▶ [Görev Yönergesi]:
Aşağıdaki ödül ve ceza yöntemi metnine göre şu soruları yanıtlayın:
(a) Etkili bir disiplin oluşturabilmenin ilk şartı nedir?
(b) İlk ayları geride bıraktıktan sonra çocukların tüm isteklerini hiç bekletmeksizin karşılamak hakkında ne söyleniyor?
(c) Hazzı erteleyebilmek ve bunun yarattığı gerilimi tolere edebilmek çocuklara neyi öğretir?

▶ [Alıntılanan Metin]:
"""

ÇOCUKLARDA ÖDÜL VE CEZA YÖNTEMİ
Disiplin çocuğa istenilen davranışları ve alışkanlıkları öğretmek, kendi kendini denetleme yada iç denetim demek olan ahlak gelişimini sağlamaktır. Etkili bir disiplin oluşturabilmenin ilk şartı; ebeveyn ile çocuk arasında bir uyum sağlayabilmektir. Herkes rollerinin ve statülerinin farkına varmalıdır. Bu uyum çocuğunuz yürümeye ve konuşmaya başlayıncaya kadar genelde olumlu aile yapısına sahip anne babalar tarafından gerçekleştirilir ama bu devreden sonra ebeveynlerde geleneksel görev sayılan "iş buyuruculuk" başlar ve bu uyum bozulur.
Anne-baba olarak kural koymanız neden önemlidir?
Çocuğunuzun mutluluğunu istiyorsanız, bazı isteklerine hayır diyebilmeli ve uyması gereken kuralları öğretmelisiniz. Çocuğa sıcak, güvenli bir yuva ortamı sunmak; paylaşmak, başkalarına saygı göstermek gibi yaşamın çeşitli kurallarını öğretmek ve sağlıklı bir özgüven geliştirmesi için yardımcı olmak anne-babaların en önemli sorumlulukları arasında yer alır. Çocuğa çeşitli kuralların öğretilmesinde ise, doğru şeyleri yapmaya teşvik etmek kadar, bazı şeyleri yapmasına engel olmak da önem taşır.
Çocuklar beklemeyi bilmeli
İlk ayları geride bıraktıktan sonra, çocukların tüm isteklerini hiç bekletmeksizin karşılamak doğru ve gerekli değil. Çocukların isteklerinin ya da ihtiyaçlarının karşılanması için bazen beklemeleri gerektiğini bilmeleri ve bekleyebilmeyi öğrenmeleri ise çok önemli...
Beklemeyi ve beklemenin gerilimi ile baş etmeyi bilmek neden önemli?
Hazzı erteleyebilmek ve bunun yarattığı gerilimi tolere edebilmek çocuklara dünyanın kendi etraflarında dönmediğini öğretir. İstek ve ihtiyaçlarının karşılanmasının başka insanların durumuna bağlı olabileceğini, başkalarının da istek veya ihtiyaçlarının olabileceğini ve bazen bunların kendininkilerden öncelikli olabileceğini anlamasını sağlar.

"""

▶ [Verilen Öğeler]:
"""

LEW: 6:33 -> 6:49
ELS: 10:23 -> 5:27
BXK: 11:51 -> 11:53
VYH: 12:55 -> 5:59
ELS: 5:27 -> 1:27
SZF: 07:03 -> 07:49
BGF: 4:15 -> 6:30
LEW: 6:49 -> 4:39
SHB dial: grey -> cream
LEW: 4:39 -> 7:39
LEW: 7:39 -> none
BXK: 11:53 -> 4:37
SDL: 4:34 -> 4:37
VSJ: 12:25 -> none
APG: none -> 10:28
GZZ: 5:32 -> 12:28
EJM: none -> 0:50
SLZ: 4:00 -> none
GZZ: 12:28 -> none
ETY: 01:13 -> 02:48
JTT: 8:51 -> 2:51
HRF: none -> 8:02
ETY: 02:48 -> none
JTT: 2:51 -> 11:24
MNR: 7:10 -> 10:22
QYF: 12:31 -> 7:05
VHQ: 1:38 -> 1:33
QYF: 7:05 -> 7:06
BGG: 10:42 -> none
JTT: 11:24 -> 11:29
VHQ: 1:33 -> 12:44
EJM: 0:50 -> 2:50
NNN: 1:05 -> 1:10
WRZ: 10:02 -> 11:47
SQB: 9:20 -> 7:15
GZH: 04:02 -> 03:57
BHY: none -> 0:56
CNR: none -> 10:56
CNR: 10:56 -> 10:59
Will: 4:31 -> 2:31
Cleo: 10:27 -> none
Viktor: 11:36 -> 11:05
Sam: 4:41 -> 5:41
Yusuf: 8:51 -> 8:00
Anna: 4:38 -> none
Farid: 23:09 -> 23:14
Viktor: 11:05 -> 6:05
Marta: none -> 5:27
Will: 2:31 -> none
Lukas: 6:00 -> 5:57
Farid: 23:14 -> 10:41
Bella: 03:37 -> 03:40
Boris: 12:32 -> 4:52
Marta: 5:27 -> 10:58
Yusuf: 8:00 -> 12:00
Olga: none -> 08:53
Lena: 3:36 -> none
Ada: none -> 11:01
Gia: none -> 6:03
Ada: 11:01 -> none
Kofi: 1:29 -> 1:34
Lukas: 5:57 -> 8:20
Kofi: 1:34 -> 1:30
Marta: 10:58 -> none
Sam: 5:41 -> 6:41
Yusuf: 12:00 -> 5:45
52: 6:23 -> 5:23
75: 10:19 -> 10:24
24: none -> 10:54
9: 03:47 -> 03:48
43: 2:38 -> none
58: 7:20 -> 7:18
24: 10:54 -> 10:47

"""

▶ [Sonuç]:
(a) Ebeveyn ile çocuk arasında bir uyum sağlayabilmektir.
(b) Bunun doğru ve gerekli olmadığı söyleniyor.
(c) Dünyanın kendi etraflarında dönmediğini öğretir.